## TASK PROMPT
Find each line in the data below that contains the word "budowie" and copy it. Case counts, so match capital and lowercase letters exactly.

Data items

**********

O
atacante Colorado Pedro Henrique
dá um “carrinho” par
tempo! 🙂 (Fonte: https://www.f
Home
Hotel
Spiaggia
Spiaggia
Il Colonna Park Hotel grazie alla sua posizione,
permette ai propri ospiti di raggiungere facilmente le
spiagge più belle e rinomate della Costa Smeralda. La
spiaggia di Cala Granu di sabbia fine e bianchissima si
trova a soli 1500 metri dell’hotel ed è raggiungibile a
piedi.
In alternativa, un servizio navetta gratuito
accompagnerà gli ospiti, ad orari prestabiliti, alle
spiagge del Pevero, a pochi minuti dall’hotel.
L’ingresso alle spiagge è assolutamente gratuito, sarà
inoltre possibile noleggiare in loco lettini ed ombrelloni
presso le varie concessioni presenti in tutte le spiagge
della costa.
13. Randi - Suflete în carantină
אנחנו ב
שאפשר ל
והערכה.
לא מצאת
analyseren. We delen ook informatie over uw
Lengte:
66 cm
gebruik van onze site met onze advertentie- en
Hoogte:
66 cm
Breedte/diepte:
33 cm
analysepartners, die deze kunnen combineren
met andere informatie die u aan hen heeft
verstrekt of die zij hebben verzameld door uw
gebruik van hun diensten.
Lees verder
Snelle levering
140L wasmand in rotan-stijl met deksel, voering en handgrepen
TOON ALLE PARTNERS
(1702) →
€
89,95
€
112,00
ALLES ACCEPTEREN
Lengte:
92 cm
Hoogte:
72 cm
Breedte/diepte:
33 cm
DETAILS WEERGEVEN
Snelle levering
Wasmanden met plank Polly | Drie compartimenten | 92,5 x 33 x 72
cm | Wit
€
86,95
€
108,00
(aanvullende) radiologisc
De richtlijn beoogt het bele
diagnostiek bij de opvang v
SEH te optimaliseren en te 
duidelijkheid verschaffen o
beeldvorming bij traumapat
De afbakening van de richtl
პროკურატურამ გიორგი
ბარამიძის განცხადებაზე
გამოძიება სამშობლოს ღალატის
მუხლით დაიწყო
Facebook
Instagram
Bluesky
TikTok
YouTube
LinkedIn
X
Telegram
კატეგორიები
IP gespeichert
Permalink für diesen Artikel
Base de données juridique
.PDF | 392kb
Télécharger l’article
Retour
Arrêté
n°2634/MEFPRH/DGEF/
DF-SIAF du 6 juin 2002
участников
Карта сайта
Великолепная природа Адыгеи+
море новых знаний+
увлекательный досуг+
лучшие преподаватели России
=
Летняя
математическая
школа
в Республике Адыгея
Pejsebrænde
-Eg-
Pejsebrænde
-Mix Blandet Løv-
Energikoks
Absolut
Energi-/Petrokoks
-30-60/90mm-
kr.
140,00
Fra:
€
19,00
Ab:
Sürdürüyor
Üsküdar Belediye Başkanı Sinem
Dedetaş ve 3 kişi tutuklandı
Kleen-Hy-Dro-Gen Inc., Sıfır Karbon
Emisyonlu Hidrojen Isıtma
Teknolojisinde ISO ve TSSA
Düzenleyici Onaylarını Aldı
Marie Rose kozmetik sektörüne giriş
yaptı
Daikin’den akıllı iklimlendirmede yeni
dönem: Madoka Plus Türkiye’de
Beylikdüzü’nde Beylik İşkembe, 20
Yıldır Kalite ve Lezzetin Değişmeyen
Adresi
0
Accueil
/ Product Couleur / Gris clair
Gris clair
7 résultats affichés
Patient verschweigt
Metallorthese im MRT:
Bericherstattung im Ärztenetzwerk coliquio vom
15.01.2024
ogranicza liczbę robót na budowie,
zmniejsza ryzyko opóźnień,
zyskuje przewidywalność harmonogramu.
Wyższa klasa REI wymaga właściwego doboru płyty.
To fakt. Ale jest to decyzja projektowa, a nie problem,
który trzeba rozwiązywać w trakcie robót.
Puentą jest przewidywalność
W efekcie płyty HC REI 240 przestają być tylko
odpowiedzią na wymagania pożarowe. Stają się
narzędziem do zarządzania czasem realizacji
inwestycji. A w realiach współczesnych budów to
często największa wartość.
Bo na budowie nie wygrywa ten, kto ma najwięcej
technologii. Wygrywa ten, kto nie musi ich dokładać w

**********

## FINISHED EXERCISE
ogranicza liczbę robót na budowie,
Bo na budowie nie wygrywa ten, kto ma najwięcej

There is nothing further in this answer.